Case against gold trading racket collapsing
A criminal case against a racket trading in large quantities of gold appeared set to collapse yesterday after an investigating magistrate tasked with grilling the suspects determined that there are no grounds for smuggling charges.
Eight people, including a Greek pawn shop owner believed to have run the racket, were remanded in custody over the weekend after judicial authorities lodged smuggling charges against them. However, their release was believed to be just a matter of time yesterday after one of the suspects’ lawyers, Michalis Dimitrakopoulos, appealed to the magistrate for the case to be dropped, claiming that the smuggling charges do not stand.
The magistrate, and prosecutors, subsequently checked in with the Finance Ministry on the provisions of Law No. 2960 on smuggling and determined that the export of gold to Turkey does not carry duties or tariffs.
In response to a query lodged by the investigating magistrate, a Justice Ministry body stated the same thing, noting that the only possible offenses in such a case would be lesser violations of customs laws.
In the current investigation, neither police nor judicial authorities applied for a certificate from customs authorities to indicate that any violations had been carried out.

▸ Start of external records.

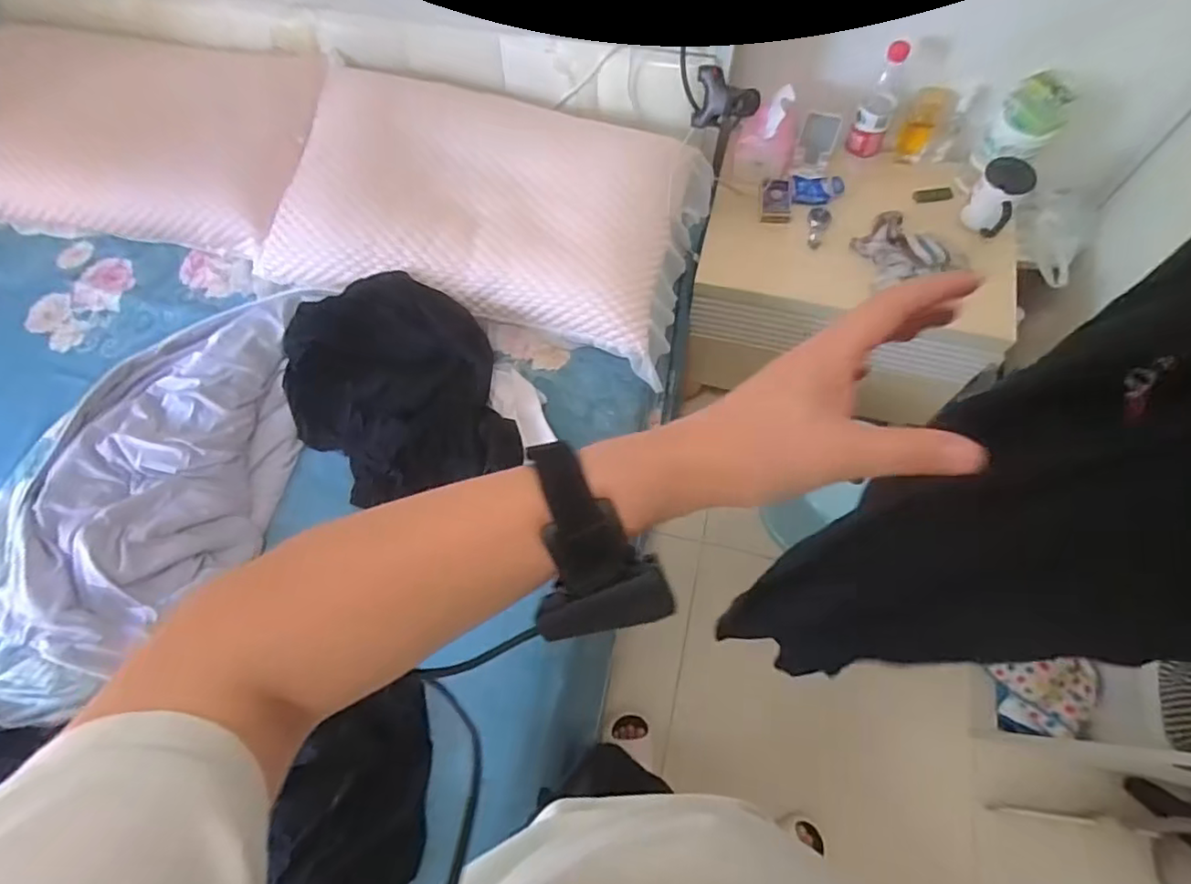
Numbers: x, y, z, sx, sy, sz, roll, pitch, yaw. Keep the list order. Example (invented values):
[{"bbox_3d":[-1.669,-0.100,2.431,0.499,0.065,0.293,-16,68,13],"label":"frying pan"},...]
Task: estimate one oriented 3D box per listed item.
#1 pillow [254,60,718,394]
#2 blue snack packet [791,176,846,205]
[{"bbox_3d":[-0.188,-0.417,1.108,0.731,0.163,0.425,14,69,8],"label":"pillow"},{"bbox_3d":[0.435,-0.497,1.195,0.096,0.020,0.065,4,68,4],"label":"blue snack packet"}]

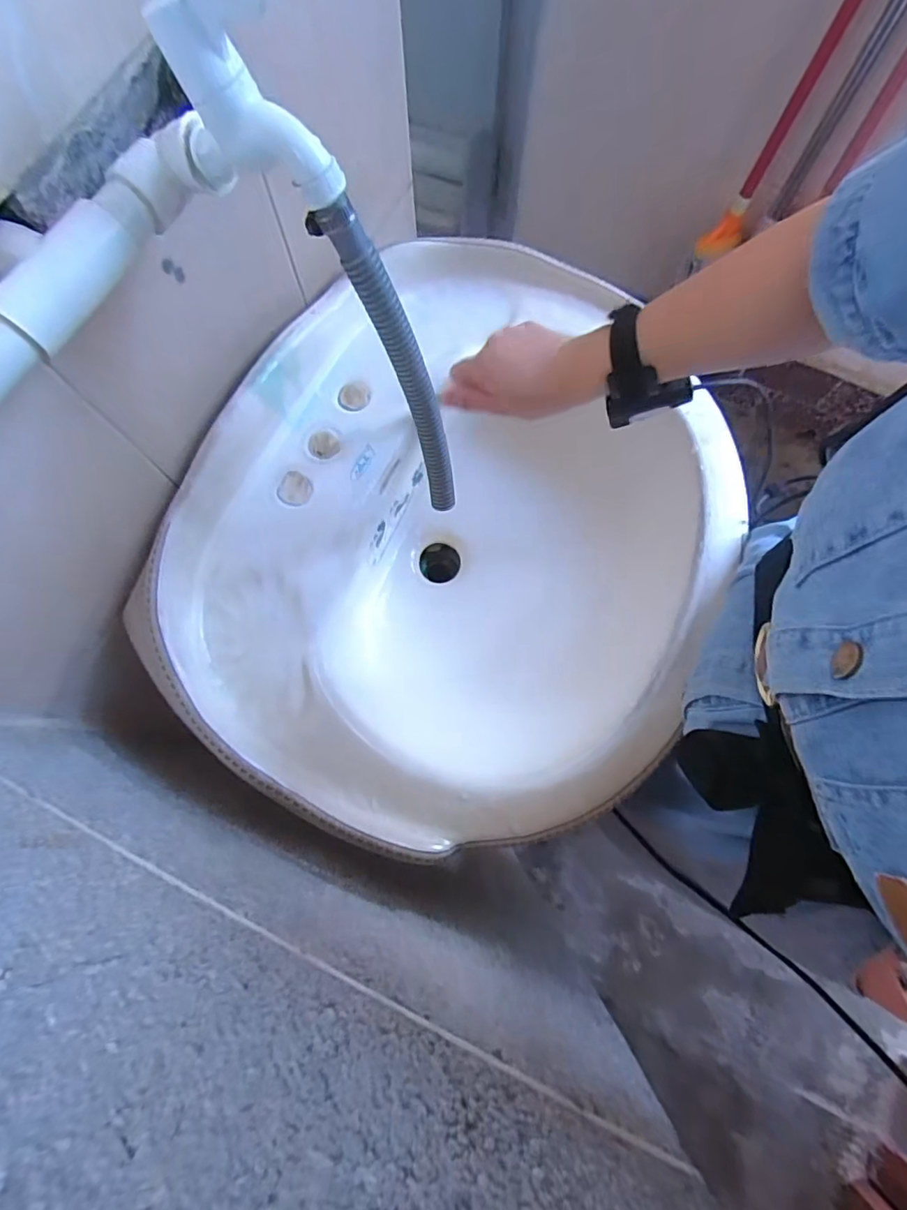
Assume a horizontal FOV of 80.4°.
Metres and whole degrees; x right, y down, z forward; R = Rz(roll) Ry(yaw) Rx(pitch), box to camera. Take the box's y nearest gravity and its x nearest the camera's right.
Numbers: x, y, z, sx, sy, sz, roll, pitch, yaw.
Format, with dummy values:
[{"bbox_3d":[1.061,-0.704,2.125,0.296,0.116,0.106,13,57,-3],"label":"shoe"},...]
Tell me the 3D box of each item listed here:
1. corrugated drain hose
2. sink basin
[{"bbox_3d":[-0.029,-0.143,0.346,0.031,0.216,0.016,-42,59,-9],"label":"corrugated drain hose"},{"bbox_3d":[0.020,-0.045,0.507,0.420,0.209,0.501,28,76,7],"label":"sink basin"}]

The oversight prompted the criticism of defense lawyers, with some accusing the judiciary and the police of a “fiasco” and others claiming that the case was a “setup.”
Meanwhile, as Alexis Kougias, lawyer of the prime suspect Richardos Mylonas, called for his client’s immediate release from pretrial custody, the magistrate wrote to a prosecutor saying that “there are no longer reasons for their temporary detention.”
According to a judicial investigation, the racket melted and recast gold gathered from a network of pawn shops in Greece before loading it onto tour buses and transporting it to Turkey. Authorities are now expected to review the case file before seeking to prosecute on other charges.